He also commented on Trump’s chances pre-election and the impact of a red sweep. Note this was pre-election on October 16th.
Question: Looking forward, another big uncertainty is the November election. What’s the Druckenmiller playbook for this election cycle? What do you think is the most likely scenario, and how are you setting up for it?
Well, it’s an evolving situation. If you’d asked me 12 days ago, I would’ve said I had no clue. Honestly, I still don’t have conviction on who’s going to win. But as I’ve said before, I like market indicators—not just for the economy and financial restrictiveness, but for elections too. I remember how right the market was about Reagan in 1980, even when the pundits disagreed. Over the last 12 days, the market and insiders in the market have been very convinced Trump is going to win. You can see it in the bank stocks, in crypto, even in DJT, his social media company. Across the board, industries that would benefit from deregulation under Trump are outperforming the others. If you put a gun to my head—thank God there’s not one—I’d say Trump is the favorite to win. But who knows what these polls even mean? Nobody responds to them anymore.

====

### SET EXERCISE 1
Output the interview excerpt word for word, everything from "Well, it’s an" down to "to them anymore.".

### TASK MATERIAL
====

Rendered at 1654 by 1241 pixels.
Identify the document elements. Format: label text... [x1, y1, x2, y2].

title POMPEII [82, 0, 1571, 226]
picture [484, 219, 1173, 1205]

====

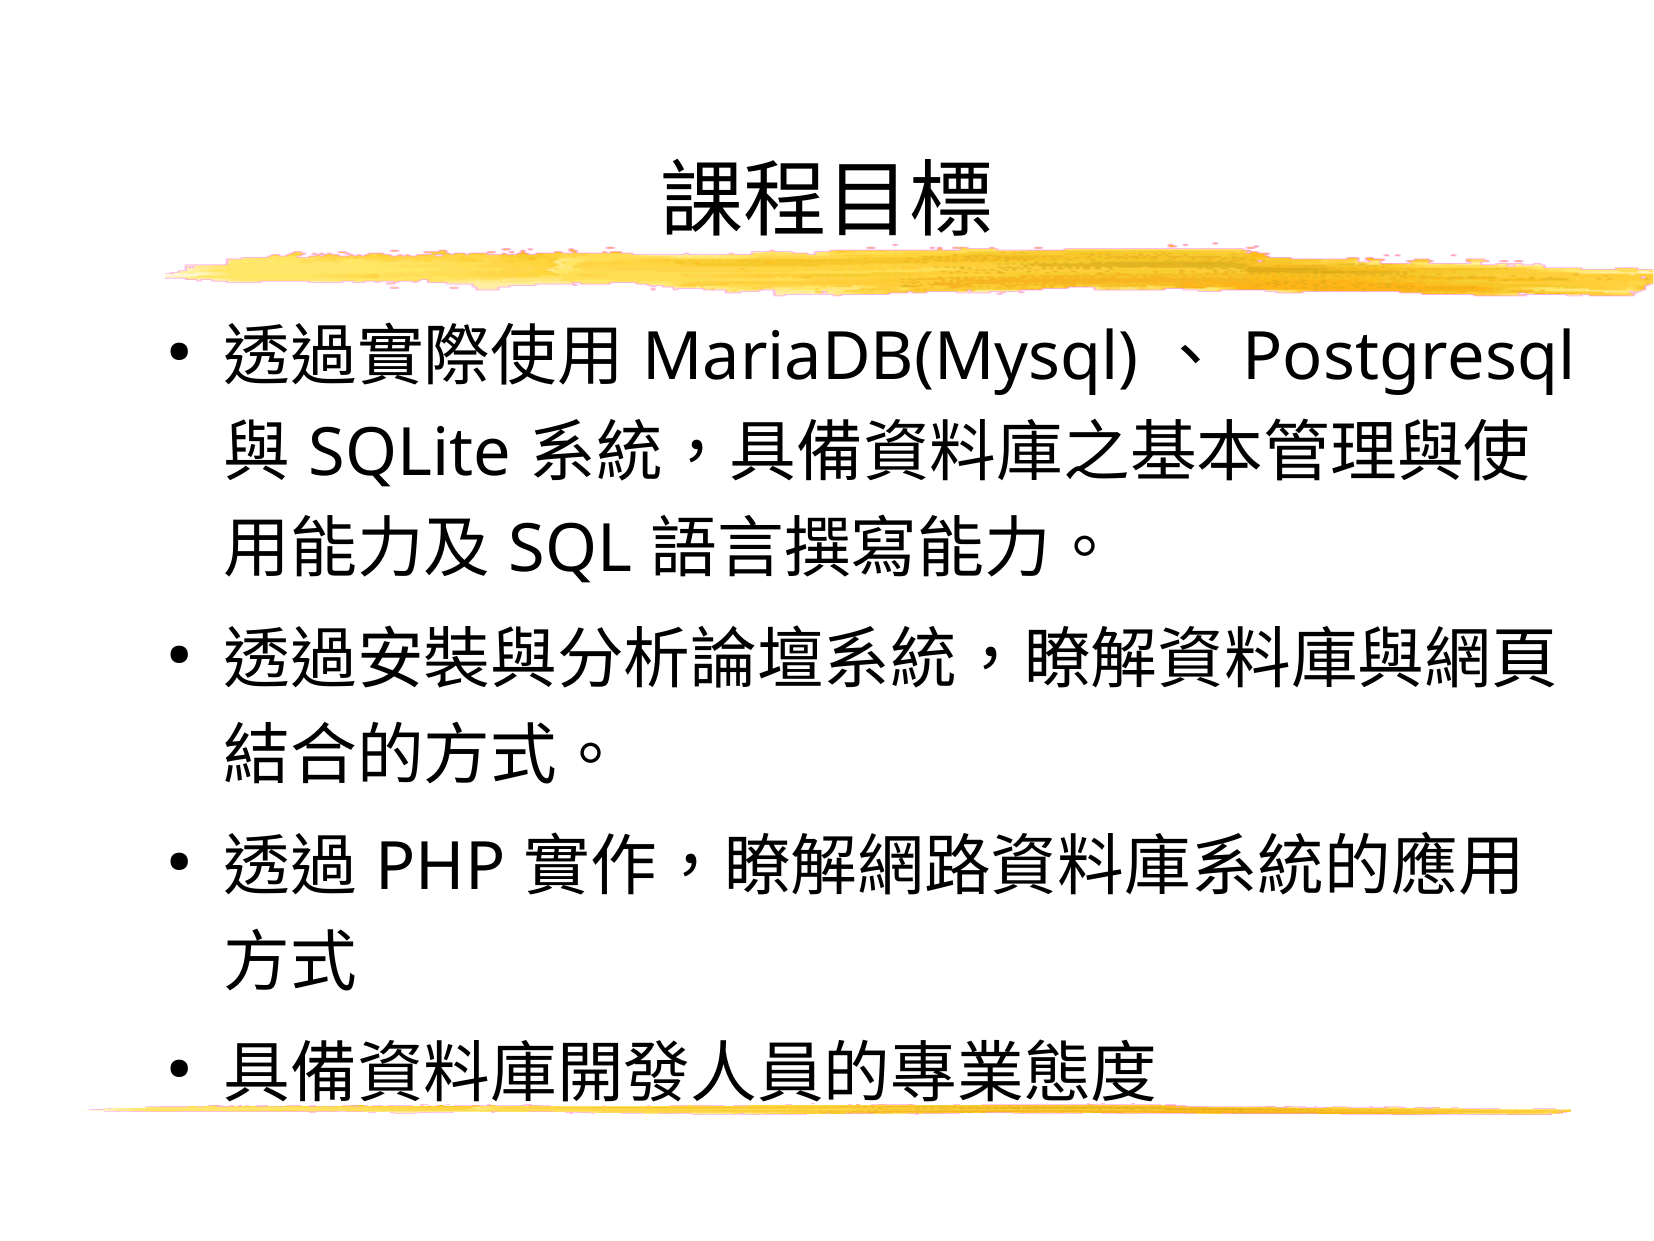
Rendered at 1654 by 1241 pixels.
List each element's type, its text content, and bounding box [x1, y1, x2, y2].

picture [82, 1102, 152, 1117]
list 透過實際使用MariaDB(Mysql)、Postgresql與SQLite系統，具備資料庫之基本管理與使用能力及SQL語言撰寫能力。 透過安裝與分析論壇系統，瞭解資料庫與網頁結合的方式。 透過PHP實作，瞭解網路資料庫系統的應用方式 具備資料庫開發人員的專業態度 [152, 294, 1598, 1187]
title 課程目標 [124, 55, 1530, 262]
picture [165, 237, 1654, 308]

====

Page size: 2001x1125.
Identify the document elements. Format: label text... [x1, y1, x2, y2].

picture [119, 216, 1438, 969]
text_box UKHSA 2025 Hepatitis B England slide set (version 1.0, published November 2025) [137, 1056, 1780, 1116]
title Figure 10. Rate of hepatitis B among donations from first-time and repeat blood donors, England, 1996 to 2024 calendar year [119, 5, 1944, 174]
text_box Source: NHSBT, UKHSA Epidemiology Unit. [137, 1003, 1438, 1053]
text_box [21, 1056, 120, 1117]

====

### SET EXERCISE 2
Return the rows exactly, everything from the line that contains "Page size: 2001x1125." down to the line that contains "text_box [21, 1056, 120, 1117]", with both of those lines included.

### WORKED SOLUTION 1
Well, it’s an evolving situation. If you’d asked me 12 days ago, I would’ve said I had no clue. Honestly, I still don’t have conviction on who’s going to win. But as I’ve said before, I like market indicators—not just for the economy and financial restrictiveness, but for elections too. I remember how right the market was about Reagan in 1980, even when the pundits disagreed. Over the last 12 days, the market and insiders in the market have been very convinced Trump is going to win. You can see it in the bank stocks, in crypto, even in DJT, his social media company. Across the board, industries that would benefit from deregulation under Trump are outperforming the others. If you put a gun to my head—thank God there’s not one—I’d say Trump is the favorite to win. But who knows what these polls even mean? Nobody responds to them anymore.

### WORKED SOLUTION 2
Page size: 2001x1125.
Identify the document elements. Format: label text... [x1, y1, x2, y2].

picture [119, 216, 1438, 969]
text_box UKHSA 2025 Hepatitis B England slide set (version 1.0, published November 2025) [137, 1056, 1780, 1116]
title Figure 10. Rate of hepatitis B among donations from first-time and repeat blood donors, England, 1996 to 2024 calendar year [119, 5, 1944, 174]
text_box Source: NHSBT, UKHSA Epidemiology Unit. [137, 1003, 1438, 1053]
text_box [21, 1056, 120, 1117]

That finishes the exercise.